Más nunca hubo respeto, piedad o, por lo menos, silencio ante la muerte de los adversarios. Desde muy temprano la Asamblea Nacional y el Poder Ejecutivo rojo nunca permitieron, como se hace en todos los países democráticos y civilizados, que los restos de los presidentes de la República que morían fueran despedidos con honores en la sede del parlamento, símbolo y núcleo de la democracia.
Murieron Rafael Caldera, Luis Herrera Campins, Ramón J. Velásquez, Carlos Andrés Pérez, y sus despedidas fueron realizadas modestamente en el Cementerio del Este, por sus familiares y amigos o, en el caso de Carlos Andrés Pérez, una breve velación en una de las sedes de su partido, Acción Democrática.
Por eso, si humanitariamente es lamentable, en cambio, sociológicamente es muy interesante revisar el grueso corpus de memes, frases sueltas, montajes de video, artículos anónimos de espontáneos, chistes ingeniosos y otros mensajes que por centenares afloraron durante varios días seguidos a la muerte de la funcionaria Lucena. Nos sirven para verificar el sustrato de odio, ira, crispación, desprecio, indignación, deseos de venganza y a la vez indolencia que sustenta la sique política del venezolano, de una parte de los venezolanos, del presente.
No voy a describirlos para no incurrir en lo mismo que relato críticamente.
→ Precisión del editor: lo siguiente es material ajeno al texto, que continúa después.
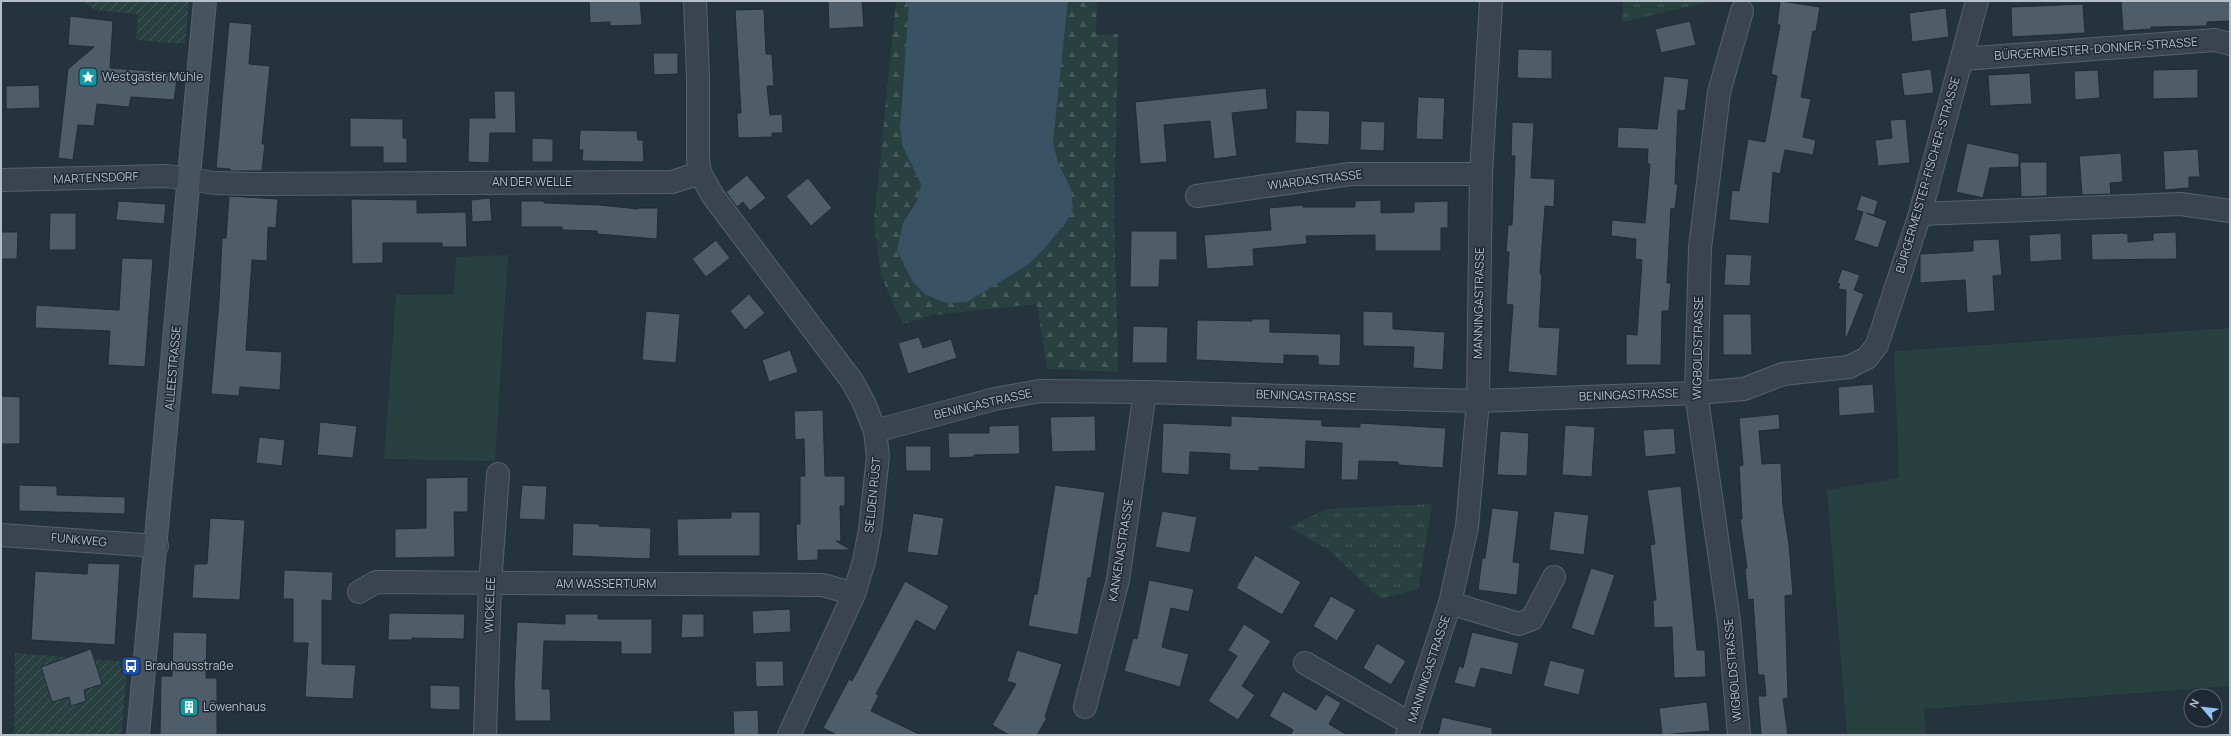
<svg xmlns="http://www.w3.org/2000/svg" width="2231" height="736" viewBox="0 0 2231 736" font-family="Manrope,sans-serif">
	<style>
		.grass { fill: #28403f }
		.forest { fill: url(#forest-firs) }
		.park { fill: url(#park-tufts) }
		.garden { fill: url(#garden-furrows) }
		.water { fill: #395264 }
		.building { fill: #4e5d68; stroke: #202b35 }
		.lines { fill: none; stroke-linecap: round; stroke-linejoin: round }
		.street-casing { stroke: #57626b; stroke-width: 24 }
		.secondary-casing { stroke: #57626b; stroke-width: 24 }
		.street { stroke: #39444e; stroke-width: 22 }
		.secondary { stroke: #475460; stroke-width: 22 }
		.labels { text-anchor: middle; stroke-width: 3; stroke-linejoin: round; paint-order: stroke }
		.street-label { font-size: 12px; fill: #b5bfc8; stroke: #1e2933 }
		.poi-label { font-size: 12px; fill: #b5bfc8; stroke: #1e2933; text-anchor: start }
	</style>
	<defs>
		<pattern id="forest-firs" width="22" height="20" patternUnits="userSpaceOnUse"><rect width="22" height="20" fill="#28403f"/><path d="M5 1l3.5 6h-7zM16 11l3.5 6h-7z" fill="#455a59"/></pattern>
		<pattern id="park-tufts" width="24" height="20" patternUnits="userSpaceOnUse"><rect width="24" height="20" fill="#28403f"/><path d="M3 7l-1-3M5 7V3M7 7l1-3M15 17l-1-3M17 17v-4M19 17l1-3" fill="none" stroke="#455a59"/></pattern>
		<pattern id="garden-furrows" width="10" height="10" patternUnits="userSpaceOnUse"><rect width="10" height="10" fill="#28403f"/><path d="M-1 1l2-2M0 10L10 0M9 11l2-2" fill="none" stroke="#455a59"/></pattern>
	</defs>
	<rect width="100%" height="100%" fill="#25333d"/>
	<path class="grass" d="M508 255 495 461 384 459 396 295 454 294 456 257Z
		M2230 328V686L1924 709 1926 735H1847L1827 490 1899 478 1894 351Z"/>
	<path class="forest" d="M896 1H909L900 128 902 145 921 184 917 201 903 223 926 295 946 303 967 302 1067 221C1079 197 1068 187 1058 165 1055 158 1055 150 1053 143L1068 1H1097L1096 35 1118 34 1114 213 1118 372 1047 369 1037 304 933 315 903 324 881 276 874 221Z"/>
	<path class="park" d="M1623 1H1713L1622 22Z
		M1432 504 1418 589 1381 599 1330 551 1289 527 1326 509Z"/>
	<path class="garden" d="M84 1H189L185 44 136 40 138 14 95 10Z
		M15 653 128 662 121 735H14Z"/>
	<path class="water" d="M909 1H1068L1053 143 1058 163 1071 189 1073 209 1067 221 1045 248 1029 264 967 302 946 303 926 295 913 282 897 250 903 223 917 201 921 184 902 145 900 128Z"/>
	<path class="building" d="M589 1H640L642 25 610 26V22L590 23Z
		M828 1H862L864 27 829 29Z
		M1780 1 1820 7 1816 31H1813L1801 97 1811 99 1803 137 1816 140 1813 155 1785 150 1780 174 1773 172 1769 224 1729 220 1732 190 1739 191 1748 139 1765 142 1777 76 1771 74 1780 25H1777Z
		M2121 1H2230V21L2207 22V26L2151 27V29L2123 31Z
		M2083 4 2085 33 2012 37 2011 7Z
		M1946 8 1949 37 1912 42 1909 13Z
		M764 9 766 54H772L774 86H767L770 115 782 114 783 133H772V137L738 138 737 113H741L735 10Z
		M70 16 113 21 110 68 178 73 174 100 131 97 129 107 97 104 94 126 78 125 73 160 58 158 68 69 94 47 68 45Z
		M1690 21 1696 45 1661 53 1655 29Z
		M229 22 252 24 249 64 270 66 262 144H265L262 171H230V169L216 168Z
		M1518 49 1552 50V79L1517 78Z
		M653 53H678V74L654 75Z
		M1931 69 1934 93 1904 96 1901 73Z
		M2198 69V98L2153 99V70Z
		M2098 70 2100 98 2075 100 2074 71Z
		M2030 73 2032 104 1990 106 1988 75Z
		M1664 76 1689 79 1685 111 1678 110 1675 184H1678L1675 209 1671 208 1667 283H1671L1669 311H1662L1661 365H1626V334L1637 335 1642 260 1635 259 1636 239 1611 236 1612 220 1645 223 1650 164H1647L1648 149 1617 148 1618 127 1657 129Z
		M39 85 40 108 6 109V86Z
		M1266 88 1268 109 1232 113 1237 156 1214 159 1210 121 1164 125 1167 162 1140 164 1135 102Z
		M494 91H515L516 133H490L489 163 468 162 469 118H495Z
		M1418 97 1445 98 1443 140 1416 139Z
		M1296 110 1330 111 1329 145 1295 143Z
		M350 118 403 119V138H407V163H383V147H350Z
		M1906 119 1910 163 1878 166 1875 140 1892 138 1890 120Z
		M1361 121 1385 122 1384 151 1360 150Z
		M1512 122 1534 123 1531 178 1555 179 1554 207 1545 206 1540 274H1542L1539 327 1560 328 1557 376 1508 372 1513 305 1506 304 1509 252H1506L1508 225H1512L1515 156H1511Z
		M580 130 637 131 638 140H643L644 162 582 161 583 150H579Z
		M532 138 553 139V162H532Z
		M1967 143 2019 154V167L1990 168 1983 198 1956 192Z
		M2198 149 2200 177H2189V188L2165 190 2163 151Z
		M2121 153 2123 182 2110 183 2111 194 2082 195 2079 156Z
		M2020 162H2047V196L2021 197Z
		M747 175 766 198 750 211 743 202 737 207 726 192Z
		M808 178 832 208 811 226 786 196Z
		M1861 195 1878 201 1874 215 1866 213 1887 221 1878 248 1854 240 1863 212 1856 210Z
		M229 196 278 199 276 228 268 227 267 261 252 260 246 350 282 352 280 390 240 387 239 396 211 394 219 301 222 238H226Z
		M490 198 492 221 472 222 471 200Z
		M351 199 417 200V213L466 212 467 247H442V243H383V263L352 264Z
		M1381 200V213L1414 212V202L1448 201V228H1441V251H1375V235L1306 236 1307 244 1253 249 1254 266 1207 269 1204 235 1271 230 1269 208 1302 205 1303 207H1355V201Z
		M118 201 166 204 164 224 116 220Z
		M521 201H544V203L600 205 638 209V208H658L657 239 597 234V231L562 230V227H521Z
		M50 213H76V250H49Z
		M1131 231H1177V260H1160L1159 287H1130Z
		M1 232H18L17 259H1Z
		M2176 232 2177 259 2092 260 2091 234 2124 233 2128 234V242L2153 240V233Z
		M2061 233 2062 260 2030 262 2029 235Z
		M1999 239 2002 275 1993 276 1995 311 1967 313 1965 280 1920 283V254L1973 251V240Z
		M716 240 730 258 706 277 692 259Z
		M1726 254 1752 255 1750 286 1724 285Z
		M122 258 153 259 145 367 108 365 110 331 35 328 36 305 119 310Z
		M1842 269 1860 275 1854 290 1864 294 1847 337H1845L1846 290 1838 289 1840 284 1837 283Z
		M749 294 765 313 745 330 730 311Z
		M646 311 680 314 676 363 642 360Z
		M1363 311 1393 312V329L1445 332 1443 370 1413 368 1414 347 1363 346Z
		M1723 314H1751L1752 355H1723Z
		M1252 319H1270V332L1341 334 1340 366 1318 365V356L1284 355V364L1196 360 1197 320 1252 321Z
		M1133 326 1168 327 1167 363H1132Z
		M919 337 923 348 951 339 957 358 908 374 898 343Z
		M790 350 798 372 769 382 762 360Z
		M1873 384 1875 413 1839 416 1838 387Z
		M1 396 20 397V444H1Z
		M823 410 825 476H845V506H840L841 542 836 541 851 550H818V560L797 561 796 524H800V476H805L804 439 795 440 794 411Z
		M1779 414 1780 429 1759 431 1762 464 1781 463 1783 506 1789 544 1793 595 1785 596 1788 698 1783 699 1788 735H1761L1758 696H1766L1764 675H1758L1753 599 1748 600 1745 569 1747 568 1740 519H1742L1739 466 1743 465 1739 418Z
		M1095 416 1096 451 1052 452 1050 417Z
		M1231 416 1322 420V426L1360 427V423L1446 428 1443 468 1398 465V462L1359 461 1358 480H1341L1342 443 1306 441 1305 469 1259 467V471L1229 470 1230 454 1190 452 1189 475 1161 473 1163 423 1231 426Z
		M320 422 357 426 353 458 317 455Z
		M1019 425 1020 454 974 455V457L949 458 948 433H989V426Z
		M1565 425 1595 427 1592 477 1562 475Z
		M1674 428 1676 454 1645 457 1643 430Z
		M1500 431 1529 433 1527 476 1497 475Z
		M259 437 285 440 282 466 256 463Z
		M905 446H931V471H906Z
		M468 477V512H454L455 557 395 558V529L426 528V478Z
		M19 485 57 486V495L125 497V514L19 511Z
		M522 485 547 486 545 520 519 519Z
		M1055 485 1105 492 1091 578H1088L1078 635 1028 626 1034 594H1037Z
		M1681 486 1697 650H1705L1706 677 1674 678 1672 627 1654 628 1653 600H1656L1650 545 1655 544 1647 490Z
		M1492 508 1519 511 1513 562 1520 563 1517 595 1478 590 1482 558H1485Z
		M1162 511 1197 517 1190 553 1155 547Z
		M1554 511 1589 515 1584 555 1549 550Z
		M731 512H760V556H678L677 519 731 518Z
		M913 513 944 518 938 556 907 552Z
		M210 518 245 520 240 600 192 598 194 564H207Z
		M573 523 599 524V526L651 528 650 559 572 556Z
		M1255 555 1301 582 1282 615 1236 588Z
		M88 563 120 564 115 645 31 640 35 571 87 574Z
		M1591 568 1615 575 1594 636 1571 628Z
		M284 570 333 572 332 601 322 600V664L356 665 353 699 305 697 308 643H293V599H283Z
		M1149 580 1194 589 1189 612 1171 608 1162 647 1189 654 1180 687 1124 671 1133 638 1137 639Z
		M905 581 949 606 935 631 916 620 876 694 879 695 871 711 921 735H837L823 728 849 679 852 681Z
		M1331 596 1356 610 1337 641 1313 626Z
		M790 609 791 632 753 634 752 611Z
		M389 613 465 614 464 639 412 638V640H388Z
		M565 614H598V619H652V654H621V642L544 641 542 689H550L551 721H515L514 682 517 622 565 624Z
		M682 614H704V637L681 638Z
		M1244 624 1271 641 1242 686 1255 695 1238 720 1208 701 1237 656 1228 650Z
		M173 632 207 633 206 678H217V735H160L161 676H172Z
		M1472 632 1519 643 1512 675 1481 668 1475 688 1454 683 1459 666 1463 668Z
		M1377 643 1406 661 1391 685 1363 668Z
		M91 649 102 684 84 690 86 701 71 706 69 697 52 702 41 667Z
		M1017 650 1062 664 1045 717 1047 718 1037 735H1009L992 725 1016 684 1007 681Z
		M1550 660 1585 669 1579 695 1543 686Z
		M755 661H783L784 686 756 687Z
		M430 685 460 686V710L430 709Z
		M1283 691 1316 710 1326 694 1341 703 1329 724 1347 735H1291L1293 730 1269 716Z
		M1707 702 1710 731 1662 735 1659 708Z
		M758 710 759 735H734L733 711Z
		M1442 717 1492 728V735H1438Z"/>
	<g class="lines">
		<defs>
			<path id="street" d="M695 1 698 75V159L700 173 713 196 852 381 864 403 875 431 878 456 870 530 864 561 854 594 789 735
				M1962 59 2215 40 2230 44
				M1 180 167 176 215 183 253 184 672 182 700 173
				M1197 196 1350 174H1481
				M1920 214 2181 204 2230 211
				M875 431 995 399 1040 391 1145 392 1478 401 1696 393 1744 389 1783 374 1849 367 1867 358 1877 345 1920 214 1977 1
				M1 535 157 546
				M359 592 376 582 823 585 854 594
				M1450 603 1519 624 1532 619 1554 577
				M1305 663 1411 724
				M1085 707 1118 580 1145 392
				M485 735 490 584 498 474
				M1407 735 1450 603 1467 527 1478 401 1481 174 1491 1
				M1739 735 1729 621 1696 393 1700 248 1719 92 1742 11"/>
			<path id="secondary" d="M138 735 205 1"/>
		</defs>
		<use href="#street" class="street-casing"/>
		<use href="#secondary" class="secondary-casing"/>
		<use href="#street" class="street"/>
		<use href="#secondary" class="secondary"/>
	</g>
	<defs>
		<symbol id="sight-square" viewBox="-11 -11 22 22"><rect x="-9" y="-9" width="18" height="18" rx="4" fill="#0f9aa8" stroke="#1e2933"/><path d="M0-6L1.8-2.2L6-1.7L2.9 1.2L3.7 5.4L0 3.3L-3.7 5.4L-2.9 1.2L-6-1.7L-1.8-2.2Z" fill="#fff"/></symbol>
		<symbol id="bus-square" viewBox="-11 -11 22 22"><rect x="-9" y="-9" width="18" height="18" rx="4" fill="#1a4fb4" stroke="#1e2933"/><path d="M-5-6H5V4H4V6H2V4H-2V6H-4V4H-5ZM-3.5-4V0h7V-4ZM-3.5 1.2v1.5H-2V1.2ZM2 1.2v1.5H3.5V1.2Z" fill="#fff"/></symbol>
		<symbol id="building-square" viewBox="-11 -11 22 22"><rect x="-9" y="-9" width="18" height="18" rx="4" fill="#0f9aa8" stroke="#1e2933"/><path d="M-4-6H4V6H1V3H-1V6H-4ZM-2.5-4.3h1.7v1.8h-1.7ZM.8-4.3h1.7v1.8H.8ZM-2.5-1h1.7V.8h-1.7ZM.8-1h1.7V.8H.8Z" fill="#fff"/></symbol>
	</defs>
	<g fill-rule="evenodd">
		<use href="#sight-square" x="77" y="66" width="22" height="22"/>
		<use href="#bus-square" x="120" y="655" width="22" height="22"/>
		<use href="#building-square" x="178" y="696" width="22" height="22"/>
	</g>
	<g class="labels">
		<g class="street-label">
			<text transform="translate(2096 49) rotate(-4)" y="4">BÜRGERMEISTER-DONNER-STRASSE</text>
			<text transform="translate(1928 175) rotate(-74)" y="4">BÜRGERMEISTER-FISCHER-STRASSE</text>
			<text transform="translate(96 178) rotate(-2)" y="4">MARTENSDORF</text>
			<text transform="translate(1315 180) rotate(-7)" y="4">WIARDASTRASSE</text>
			<text x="532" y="186">AN DER WELLE</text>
			<text transform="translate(1479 303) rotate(-89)" y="4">MANNINGASTRASSE</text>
			<text transform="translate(1698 348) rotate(-89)" y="4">WIGBOLDSTRASSE</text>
			<text transform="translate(173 368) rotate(-85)" y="4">ALLEESTRASSE</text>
			<text transform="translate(1629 395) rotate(-2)" y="4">BENINGASTRASSE</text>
			<text transform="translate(1306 396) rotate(2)" y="4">BENINGASTRASSE</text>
			<text transform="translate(983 404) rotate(-13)" y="4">BENINGASTRASSE</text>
			<text transform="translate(873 495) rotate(-84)" y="4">SELDEN RÜST</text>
			<text transform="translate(79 540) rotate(5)" y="4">FUNKWEG</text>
			<text transform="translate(1121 550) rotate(-81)" y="4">KANKENASTRASSE</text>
			<text x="606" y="588">AM WASSERTURM</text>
			<text transform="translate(490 605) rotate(-88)" y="4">WICKELEE</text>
			<text transform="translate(1429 669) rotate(-72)" y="4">MANNINGASTRASSE</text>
			<text transform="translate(1733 670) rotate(-95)" y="4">WIGBOLDSTRASSE</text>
		</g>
		<g class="poi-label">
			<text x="102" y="81">Westgaster Mühle</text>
			<text x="145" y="670">Brauhausstraße</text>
			<text x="203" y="711">Löwenhaus</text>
		</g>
	</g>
	<rect width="2231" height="736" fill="none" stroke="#b5bfc8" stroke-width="4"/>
	<g transform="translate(2203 708) rotate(298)"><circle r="19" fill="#1e2933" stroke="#5a656f"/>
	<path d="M0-3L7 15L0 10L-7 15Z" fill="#8ec4f4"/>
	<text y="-6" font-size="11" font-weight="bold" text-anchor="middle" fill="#b5bfc8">N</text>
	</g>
</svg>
Pero sí es necesario decir que se trata de un ajuste de cuentas asociado al actuar de Lucena, obviamente sesgado al frente de un organismo, el CNE, el árbitro electoral, que debió haber sido conducido por alguien neutral y no por una militante oficialista. Es una mácula que la acompañó en los días de sus funerales y quizá acompañé su memoria para siempre.
Nadie se salva. Jorge Rodríguez, presidente de la Asamblea Nacional, en un acto que demuestra que el árbitro electoral no tiene independencia, hizo una declaración condicionando el apoyo del CNE a las elecciones primarias del bloque democrático al hecho de que la dirigencia de la plataforma unitaria pidiera disculpas a la memoria de Tibisay Lucena por todas las ofensas recibidas. “O piden disculpas o no hay servicios del CNE para los opositores”, dijo el funcionario.
Y en las redes, de inmediato le respondieron con un meme en el que, acompañado con la foto del secuestrado en deplorable estado, se le pide a Jorge Rodríguez que “envíe una carta de disculpas, más el dinero del rescate, por los tres años de secuestro del industrial William Niehous”, conducido en los años 1970 por su padre, el otro Rodríguez, entonces capitán del comando secuestrador.
Nada que celebrar. Ni de un lado ni del otro. Burlarse de los muertos es, como alguna vez hizo Fujimori en Lima, patear un cadáver. Estamos ante un fenómeno de degradación colectiva. Parte de la descomposición moral y la ruptura del tejido social a la que ha sido sometida Venezuela en estos ya casi 25 años de hegemonía militarista autoritaria se expresa en esta falta de empatía, piedad cristiana, compasión y respeto al dolor ajeno. O, lo que es lo mismo, la pérdida del valor sagrado de la vida ¿Cuándo lograremos restituirlo?